Return exactly the lines of the records below, starting at the line that contains "igual que Reverberi, se" and ending at the line that contains "to allow Google", with both of those lines kept.

*** Records provided Section Begins ***

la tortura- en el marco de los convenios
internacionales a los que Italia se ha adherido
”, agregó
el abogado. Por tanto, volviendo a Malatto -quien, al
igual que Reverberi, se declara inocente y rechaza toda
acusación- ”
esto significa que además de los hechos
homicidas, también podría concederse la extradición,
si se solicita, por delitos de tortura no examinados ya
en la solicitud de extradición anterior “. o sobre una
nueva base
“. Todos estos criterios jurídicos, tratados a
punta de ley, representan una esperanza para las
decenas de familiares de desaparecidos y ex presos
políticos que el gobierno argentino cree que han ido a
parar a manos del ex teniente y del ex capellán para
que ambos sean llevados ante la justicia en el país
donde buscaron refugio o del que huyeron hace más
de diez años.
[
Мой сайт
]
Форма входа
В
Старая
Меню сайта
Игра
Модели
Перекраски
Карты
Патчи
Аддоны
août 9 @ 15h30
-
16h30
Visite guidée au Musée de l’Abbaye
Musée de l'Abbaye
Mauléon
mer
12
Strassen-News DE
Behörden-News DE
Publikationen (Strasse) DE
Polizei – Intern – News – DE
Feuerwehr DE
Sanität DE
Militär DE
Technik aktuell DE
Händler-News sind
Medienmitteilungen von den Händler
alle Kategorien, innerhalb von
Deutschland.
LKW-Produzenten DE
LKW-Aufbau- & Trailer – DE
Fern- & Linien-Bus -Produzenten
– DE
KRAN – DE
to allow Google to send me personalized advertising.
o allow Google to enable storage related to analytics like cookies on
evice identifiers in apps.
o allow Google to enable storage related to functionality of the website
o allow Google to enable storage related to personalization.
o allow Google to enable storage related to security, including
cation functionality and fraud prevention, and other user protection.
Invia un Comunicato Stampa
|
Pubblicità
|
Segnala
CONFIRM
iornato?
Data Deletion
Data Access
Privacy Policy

*** Records provided Section Ends ***
*** Records provided Section Begins ***

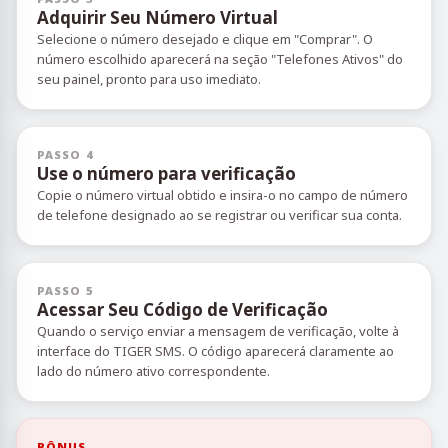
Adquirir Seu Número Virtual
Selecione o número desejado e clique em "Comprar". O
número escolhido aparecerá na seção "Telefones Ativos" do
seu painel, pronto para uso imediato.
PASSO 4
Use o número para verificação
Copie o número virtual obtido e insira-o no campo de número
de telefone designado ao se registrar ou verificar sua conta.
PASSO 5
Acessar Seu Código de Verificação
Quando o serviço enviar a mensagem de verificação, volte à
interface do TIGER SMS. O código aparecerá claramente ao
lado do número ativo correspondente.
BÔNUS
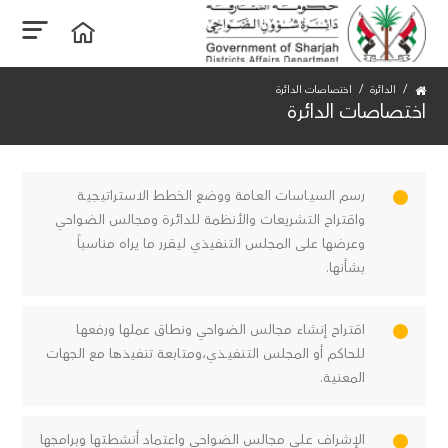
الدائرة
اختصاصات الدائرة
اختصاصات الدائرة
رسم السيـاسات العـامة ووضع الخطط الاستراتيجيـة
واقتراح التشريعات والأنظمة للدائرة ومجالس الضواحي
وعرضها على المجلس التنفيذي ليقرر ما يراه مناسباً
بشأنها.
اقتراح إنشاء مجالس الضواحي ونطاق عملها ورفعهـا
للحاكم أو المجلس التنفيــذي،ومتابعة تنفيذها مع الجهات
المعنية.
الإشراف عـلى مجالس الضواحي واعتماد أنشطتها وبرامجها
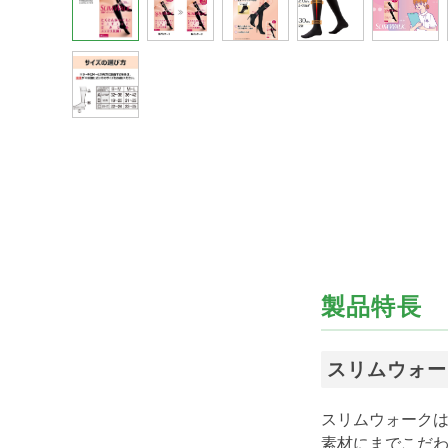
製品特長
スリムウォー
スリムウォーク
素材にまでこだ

*** Records provided Section Ends ***
*** Records provided Section Begins ***

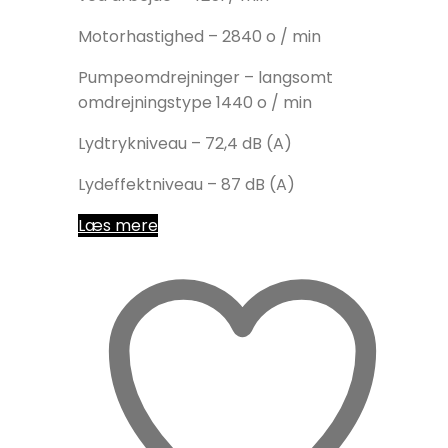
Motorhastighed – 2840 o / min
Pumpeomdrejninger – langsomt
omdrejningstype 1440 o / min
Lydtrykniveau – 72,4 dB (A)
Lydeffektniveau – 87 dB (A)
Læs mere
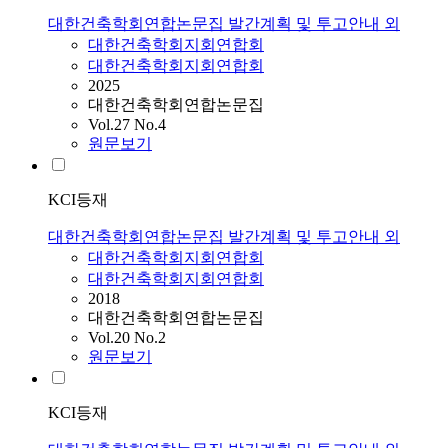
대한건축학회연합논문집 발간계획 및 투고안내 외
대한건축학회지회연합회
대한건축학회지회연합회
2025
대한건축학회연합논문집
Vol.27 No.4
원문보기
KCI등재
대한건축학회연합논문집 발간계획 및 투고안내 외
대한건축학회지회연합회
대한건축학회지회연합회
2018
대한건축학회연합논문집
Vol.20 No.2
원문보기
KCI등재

*** Records provided Section Ends ***

Reply:
igual que Reverberi, se declara inocente y rechaza toda
acusación- ”
esto significa que además de los hechos
homicidas, también podría concederse la extradición,
si se solicita, por delitos de tortura no examinados ya
en la solicitud de extradición anterior “. o sobre una
nueva base
“. Todos estos criterios jurídicos, tratados a
punta de ley, representan una esperanza para las
decenas de familiares de desaparecidos y ex presos
políticos que el gobierno argentino cree que han ido a
parar a manos del ex teniente y del ex capellán para
que ambos sean llevados ante la justicia en el país
donde buscaron refugio o del que huyeron hace más
de diez años.
[
Мой сайт
]
Форма входа
В
Старая
Меню сайта
Игра
Модели
Перекраски
Карты
Патчи
Аддоны
août 9 @ 15h30
-
16h30
Visite guidée au Musée de l’Abbaye
Musée de l'Abbaye
Mauléon
mer
12
Strassen-News DE
Behörden-News DE
Publikationen (Strasse) DE
Polizei – Intern – News – DE
Feuerwehr DE
Sanität DE
Militär DE
Technik aktuell DE
Händler-News sind
Medienmitteilungen von den Händler
alle Kategorien, innerhalb von
Deutschland.
LKW-Produzenten DE
LKW-Aufbau- & Trailer – DE
Fern- & Linien-Bus -Produzenten
– DE
KRAN – DE
to allow Google to send me personalized advertising.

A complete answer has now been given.